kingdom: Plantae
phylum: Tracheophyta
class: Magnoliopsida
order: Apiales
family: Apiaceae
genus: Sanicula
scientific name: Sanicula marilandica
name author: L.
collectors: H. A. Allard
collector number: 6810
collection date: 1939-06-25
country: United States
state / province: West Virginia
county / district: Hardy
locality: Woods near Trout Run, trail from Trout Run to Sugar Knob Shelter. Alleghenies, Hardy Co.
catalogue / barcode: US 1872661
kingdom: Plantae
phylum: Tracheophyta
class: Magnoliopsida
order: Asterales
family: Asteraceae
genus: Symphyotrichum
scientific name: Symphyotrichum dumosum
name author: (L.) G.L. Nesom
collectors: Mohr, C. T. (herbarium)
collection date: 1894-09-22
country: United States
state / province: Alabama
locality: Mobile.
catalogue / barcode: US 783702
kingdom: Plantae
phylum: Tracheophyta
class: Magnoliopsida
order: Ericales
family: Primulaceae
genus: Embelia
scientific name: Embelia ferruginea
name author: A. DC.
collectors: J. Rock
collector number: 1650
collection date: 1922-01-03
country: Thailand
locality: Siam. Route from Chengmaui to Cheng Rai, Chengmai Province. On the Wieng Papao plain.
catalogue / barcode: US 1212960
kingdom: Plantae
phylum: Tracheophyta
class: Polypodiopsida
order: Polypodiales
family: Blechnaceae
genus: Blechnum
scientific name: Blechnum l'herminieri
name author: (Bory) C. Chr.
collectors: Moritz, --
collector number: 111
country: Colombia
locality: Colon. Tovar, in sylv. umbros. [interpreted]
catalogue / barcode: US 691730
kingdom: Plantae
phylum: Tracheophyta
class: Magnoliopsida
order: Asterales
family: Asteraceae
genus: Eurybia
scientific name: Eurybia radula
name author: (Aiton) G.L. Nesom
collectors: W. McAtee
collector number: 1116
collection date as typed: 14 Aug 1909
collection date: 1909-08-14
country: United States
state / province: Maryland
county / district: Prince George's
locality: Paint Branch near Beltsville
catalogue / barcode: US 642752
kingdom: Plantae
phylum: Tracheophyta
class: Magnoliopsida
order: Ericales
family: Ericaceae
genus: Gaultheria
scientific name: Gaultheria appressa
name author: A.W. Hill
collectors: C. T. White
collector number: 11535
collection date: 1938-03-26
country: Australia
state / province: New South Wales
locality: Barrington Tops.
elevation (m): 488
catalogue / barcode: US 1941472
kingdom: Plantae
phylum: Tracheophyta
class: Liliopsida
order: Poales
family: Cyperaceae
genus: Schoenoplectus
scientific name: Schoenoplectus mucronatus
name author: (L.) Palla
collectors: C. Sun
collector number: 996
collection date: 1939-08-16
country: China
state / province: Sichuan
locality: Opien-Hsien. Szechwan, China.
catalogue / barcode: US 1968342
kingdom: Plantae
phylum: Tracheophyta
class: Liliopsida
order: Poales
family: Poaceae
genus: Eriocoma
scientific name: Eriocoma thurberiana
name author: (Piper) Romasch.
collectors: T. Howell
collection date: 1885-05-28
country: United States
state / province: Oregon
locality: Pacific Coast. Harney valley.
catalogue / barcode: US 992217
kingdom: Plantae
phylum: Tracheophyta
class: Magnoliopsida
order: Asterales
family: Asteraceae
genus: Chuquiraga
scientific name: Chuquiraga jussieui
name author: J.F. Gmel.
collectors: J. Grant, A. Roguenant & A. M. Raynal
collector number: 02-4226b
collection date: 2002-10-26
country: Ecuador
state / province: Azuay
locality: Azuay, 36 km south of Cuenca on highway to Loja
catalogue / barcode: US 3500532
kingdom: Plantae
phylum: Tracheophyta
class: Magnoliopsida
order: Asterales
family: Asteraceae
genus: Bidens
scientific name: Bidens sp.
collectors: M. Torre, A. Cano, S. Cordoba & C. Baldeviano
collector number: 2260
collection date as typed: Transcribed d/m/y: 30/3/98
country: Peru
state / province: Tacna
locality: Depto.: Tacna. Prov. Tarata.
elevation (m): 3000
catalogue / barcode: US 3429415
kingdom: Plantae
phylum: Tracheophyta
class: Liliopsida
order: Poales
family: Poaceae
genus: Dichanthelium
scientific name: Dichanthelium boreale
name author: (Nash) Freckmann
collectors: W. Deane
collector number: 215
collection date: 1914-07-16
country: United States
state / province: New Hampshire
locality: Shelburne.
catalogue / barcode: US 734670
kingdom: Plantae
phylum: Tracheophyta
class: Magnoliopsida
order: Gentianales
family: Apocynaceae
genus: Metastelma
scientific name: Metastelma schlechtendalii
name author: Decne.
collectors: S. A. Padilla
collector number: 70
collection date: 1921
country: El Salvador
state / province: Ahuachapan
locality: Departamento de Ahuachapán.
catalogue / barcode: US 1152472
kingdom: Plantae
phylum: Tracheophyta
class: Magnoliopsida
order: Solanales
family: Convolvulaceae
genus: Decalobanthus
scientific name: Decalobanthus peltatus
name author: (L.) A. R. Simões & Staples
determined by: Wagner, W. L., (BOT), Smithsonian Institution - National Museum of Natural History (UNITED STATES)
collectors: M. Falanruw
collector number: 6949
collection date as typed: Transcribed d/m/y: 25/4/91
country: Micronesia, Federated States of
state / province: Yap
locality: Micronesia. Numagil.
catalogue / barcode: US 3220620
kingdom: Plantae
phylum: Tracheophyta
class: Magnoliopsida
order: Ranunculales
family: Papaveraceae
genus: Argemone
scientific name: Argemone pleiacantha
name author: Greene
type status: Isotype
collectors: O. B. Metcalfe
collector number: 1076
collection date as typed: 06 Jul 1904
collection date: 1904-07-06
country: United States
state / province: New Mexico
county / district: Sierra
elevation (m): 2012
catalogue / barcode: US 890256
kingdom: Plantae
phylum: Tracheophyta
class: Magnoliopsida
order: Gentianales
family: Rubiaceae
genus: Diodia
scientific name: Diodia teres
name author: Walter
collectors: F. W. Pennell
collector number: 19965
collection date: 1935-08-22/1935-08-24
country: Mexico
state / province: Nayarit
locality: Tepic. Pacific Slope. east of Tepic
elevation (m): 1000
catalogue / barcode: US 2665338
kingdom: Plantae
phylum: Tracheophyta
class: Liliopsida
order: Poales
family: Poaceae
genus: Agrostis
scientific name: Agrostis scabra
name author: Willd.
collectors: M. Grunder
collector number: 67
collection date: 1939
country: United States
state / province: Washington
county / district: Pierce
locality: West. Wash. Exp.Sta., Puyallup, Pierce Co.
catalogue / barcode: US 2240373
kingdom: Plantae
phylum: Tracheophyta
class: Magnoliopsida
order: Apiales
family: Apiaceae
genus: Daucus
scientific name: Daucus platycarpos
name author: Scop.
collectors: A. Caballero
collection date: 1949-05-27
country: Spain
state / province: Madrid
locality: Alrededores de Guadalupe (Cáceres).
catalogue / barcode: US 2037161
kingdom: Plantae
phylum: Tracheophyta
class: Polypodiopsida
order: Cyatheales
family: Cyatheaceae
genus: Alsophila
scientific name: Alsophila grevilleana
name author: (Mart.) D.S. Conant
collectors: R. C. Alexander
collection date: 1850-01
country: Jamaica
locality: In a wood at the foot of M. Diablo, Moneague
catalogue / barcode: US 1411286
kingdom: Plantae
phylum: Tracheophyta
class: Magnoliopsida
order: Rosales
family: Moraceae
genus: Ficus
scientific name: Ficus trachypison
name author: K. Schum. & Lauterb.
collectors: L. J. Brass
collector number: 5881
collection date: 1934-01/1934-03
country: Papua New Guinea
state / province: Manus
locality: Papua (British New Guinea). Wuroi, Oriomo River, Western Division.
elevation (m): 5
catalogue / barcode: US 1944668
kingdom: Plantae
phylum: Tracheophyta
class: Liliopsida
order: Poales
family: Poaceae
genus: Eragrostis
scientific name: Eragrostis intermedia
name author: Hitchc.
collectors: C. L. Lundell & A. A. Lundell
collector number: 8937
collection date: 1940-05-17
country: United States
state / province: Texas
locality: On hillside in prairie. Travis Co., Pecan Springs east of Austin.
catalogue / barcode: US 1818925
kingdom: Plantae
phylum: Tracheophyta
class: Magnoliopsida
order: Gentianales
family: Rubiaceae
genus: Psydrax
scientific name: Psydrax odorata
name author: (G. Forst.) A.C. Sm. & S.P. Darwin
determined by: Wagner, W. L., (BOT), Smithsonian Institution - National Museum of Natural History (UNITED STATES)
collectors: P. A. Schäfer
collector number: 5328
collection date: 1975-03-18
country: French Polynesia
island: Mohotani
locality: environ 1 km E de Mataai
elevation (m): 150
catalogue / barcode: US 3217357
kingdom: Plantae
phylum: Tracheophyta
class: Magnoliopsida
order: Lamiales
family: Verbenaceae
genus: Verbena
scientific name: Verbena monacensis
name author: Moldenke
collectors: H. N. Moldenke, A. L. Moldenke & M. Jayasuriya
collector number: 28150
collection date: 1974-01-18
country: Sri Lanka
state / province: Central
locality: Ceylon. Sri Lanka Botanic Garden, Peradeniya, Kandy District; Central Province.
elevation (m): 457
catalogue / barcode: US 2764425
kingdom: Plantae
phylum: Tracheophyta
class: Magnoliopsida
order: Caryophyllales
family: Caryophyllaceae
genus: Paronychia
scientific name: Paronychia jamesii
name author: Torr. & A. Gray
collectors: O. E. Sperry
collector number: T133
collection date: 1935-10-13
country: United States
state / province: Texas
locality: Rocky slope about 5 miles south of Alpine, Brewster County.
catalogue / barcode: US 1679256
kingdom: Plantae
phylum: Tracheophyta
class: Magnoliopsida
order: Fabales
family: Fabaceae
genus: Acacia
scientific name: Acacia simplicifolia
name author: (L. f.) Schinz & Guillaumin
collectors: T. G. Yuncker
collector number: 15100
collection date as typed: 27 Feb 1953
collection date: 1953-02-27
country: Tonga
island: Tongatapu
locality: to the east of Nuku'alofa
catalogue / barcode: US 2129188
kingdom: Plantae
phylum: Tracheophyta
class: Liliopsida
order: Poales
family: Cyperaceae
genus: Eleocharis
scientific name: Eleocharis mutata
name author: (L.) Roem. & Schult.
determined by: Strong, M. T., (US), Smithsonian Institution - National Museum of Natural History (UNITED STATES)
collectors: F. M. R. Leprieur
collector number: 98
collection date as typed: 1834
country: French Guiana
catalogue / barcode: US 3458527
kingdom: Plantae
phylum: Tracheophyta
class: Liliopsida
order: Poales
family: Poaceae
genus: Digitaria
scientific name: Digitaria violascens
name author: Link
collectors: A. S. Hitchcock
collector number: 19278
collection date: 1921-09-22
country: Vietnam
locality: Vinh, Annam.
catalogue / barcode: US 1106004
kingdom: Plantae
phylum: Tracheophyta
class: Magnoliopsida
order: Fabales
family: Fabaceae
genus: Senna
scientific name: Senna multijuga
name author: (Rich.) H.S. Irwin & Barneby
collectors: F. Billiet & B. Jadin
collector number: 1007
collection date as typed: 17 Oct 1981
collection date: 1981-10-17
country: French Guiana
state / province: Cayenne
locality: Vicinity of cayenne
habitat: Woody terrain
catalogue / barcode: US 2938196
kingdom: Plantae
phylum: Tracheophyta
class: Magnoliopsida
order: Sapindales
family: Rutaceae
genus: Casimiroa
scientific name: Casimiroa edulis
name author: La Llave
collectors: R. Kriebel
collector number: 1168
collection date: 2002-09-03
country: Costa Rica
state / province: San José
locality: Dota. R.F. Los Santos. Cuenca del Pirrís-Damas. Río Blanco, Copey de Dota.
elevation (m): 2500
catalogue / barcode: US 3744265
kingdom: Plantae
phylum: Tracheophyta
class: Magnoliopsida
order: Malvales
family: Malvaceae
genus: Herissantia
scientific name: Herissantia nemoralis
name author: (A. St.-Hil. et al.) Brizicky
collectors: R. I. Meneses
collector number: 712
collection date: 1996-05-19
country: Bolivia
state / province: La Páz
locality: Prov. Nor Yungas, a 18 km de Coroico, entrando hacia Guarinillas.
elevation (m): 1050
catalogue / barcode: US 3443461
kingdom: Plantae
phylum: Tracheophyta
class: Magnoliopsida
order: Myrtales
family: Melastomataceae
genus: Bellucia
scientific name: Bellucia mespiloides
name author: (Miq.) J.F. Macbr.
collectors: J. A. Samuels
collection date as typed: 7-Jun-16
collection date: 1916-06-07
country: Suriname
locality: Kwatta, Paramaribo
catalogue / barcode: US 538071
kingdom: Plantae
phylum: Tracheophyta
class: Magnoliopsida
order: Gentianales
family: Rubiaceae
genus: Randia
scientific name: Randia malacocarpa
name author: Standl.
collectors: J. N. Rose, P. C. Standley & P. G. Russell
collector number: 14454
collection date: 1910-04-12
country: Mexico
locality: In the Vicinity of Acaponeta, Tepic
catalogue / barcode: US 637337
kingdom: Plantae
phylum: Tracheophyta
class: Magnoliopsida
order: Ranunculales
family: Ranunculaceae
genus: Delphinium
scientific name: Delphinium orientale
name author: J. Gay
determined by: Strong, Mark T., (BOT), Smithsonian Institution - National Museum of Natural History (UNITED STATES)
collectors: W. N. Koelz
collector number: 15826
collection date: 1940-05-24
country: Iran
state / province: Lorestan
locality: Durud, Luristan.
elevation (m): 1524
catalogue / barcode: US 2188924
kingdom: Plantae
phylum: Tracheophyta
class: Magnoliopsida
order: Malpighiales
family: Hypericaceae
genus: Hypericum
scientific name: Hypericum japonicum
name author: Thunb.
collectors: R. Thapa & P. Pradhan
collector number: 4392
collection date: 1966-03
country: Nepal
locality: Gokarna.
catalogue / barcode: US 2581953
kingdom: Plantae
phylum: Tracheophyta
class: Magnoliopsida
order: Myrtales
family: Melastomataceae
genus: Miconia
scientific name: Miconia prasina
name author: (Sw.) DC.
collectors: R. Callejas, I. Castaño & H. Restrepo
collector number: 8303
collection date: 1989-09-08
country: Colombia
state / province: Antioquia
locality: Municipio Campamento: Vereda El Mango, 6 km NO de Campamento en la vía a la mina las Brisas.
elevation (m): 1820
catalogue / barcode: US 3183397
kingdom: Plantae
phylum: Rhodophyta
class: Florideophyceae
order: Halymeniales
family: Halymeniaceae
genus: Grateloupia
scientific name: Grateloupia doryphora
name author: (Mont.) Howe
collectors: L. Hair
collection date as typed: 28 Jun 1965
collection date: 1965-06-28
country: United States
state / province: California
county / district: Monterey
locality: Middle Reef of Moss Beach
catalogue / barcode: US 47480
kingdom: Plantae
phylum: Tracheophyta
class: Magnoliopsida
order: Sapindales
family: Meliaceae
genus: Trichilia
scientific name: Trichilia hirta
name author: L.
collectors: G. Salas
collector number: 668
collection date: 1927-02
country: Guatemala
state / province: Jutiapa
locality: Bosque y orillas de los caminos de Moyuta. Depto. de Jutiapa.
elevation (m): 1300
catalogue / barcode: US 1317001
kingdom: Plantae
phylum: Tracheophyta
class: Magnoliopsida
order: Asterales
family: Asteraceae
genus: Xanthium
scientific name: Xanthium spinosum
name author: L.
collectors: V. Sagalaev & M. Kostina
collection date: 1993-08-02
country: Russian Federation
++++
## SHORT EXERCISE
Copy the records from the very first line through the line that has "collection date: 1938-03-26", swapping every "catalogue / barcode" for "catalog number" and leaving everything else as it is.

## RESULT OF THE EXERCISE
kingdom: Plantae
phylum: Tracheophyta
class: Magnoliopsida
order: Apiales
family: Apiaceae
genus: Sanicula
scientific name: Sanicula marilandica
name author: L.
collectors: H. A. Allard
collector number: 6810
collection date: 1939-06-25
country: United States
state / province: West Virginia
county / district: Hardy
locality: Woods near Trout Run, trail from Trout Run to Sugar Knob Shelter. Alleghenies, Hardy Co.
catalog number: US 1872661
kingdom: Plantae
phylum: Tracheophyta
class: Magnoliopsida
order: Asterales
family: Asteraceae
genus: Symphyotrichum
scientific name: Symphyotrichum dumosum
name author: (L.) G.L. Nesom
collectors: Mohr, C. T. (herbarium)
collection date: 1894-09-22
country: United States
state / province: Alabama
locality: Mobile.
catalog number: US 783702
kingdom: Plantae
phylum: Tracheophyta
class: Magnoliopsida
order: Ericales
family: Primulaceae
genus: Embelia
scientific name: Embelia ferruginea
name author: A. DC.
collectors: J. Rock
collector number: 1650
collection date: 1922-01-03
country: Thailand
locality: Siam. Route from Chengmaui to Cheng Rai, Chengmai Province. On the Wieng Papao plain.
catalog number: US 1212960
kingdom: Plantae
phylum: Tracheophyta
class: Polypodiopsida
order: Polypodiales
family: Blechnaceae
genus: Blechnum
scientific name: Blechnum l'herminieri
name author: (Bory) C. Chr.
collectors: Moritz, --
collector number: 111
country: Colombia
locality: Colon. Tovar, in sylv. umbros. [interpreted]
catalog number: US 691730
kingdom: Plantae
phylum: Tracheophyta
class: Magnoliopsida
order: Asterales
family: Asteraceae
genus: Eurybia
scientific name: Eurybia radula
name author: (Aiton) G.L. Nesom
collectors: W. McAtee
collector number: 1116
collection date as typed: 14 Aug 1909
collection date: 1909-08-14
country: United States
state / province: Maryland
county / district: Prince George's
locality: Paint Branch near Beltsville
catalog number: US 642752
kingdom: Plantae
phylum: Tracheophyta
class: Magnoliopsida
order: Ericales
family: Ericaceae
genus: Gaultheria
scientific name: Gaultheria appressa
name author: A.W. Hill
collectors: C. T. White
collector number: 11535
collection date: 1938-03-26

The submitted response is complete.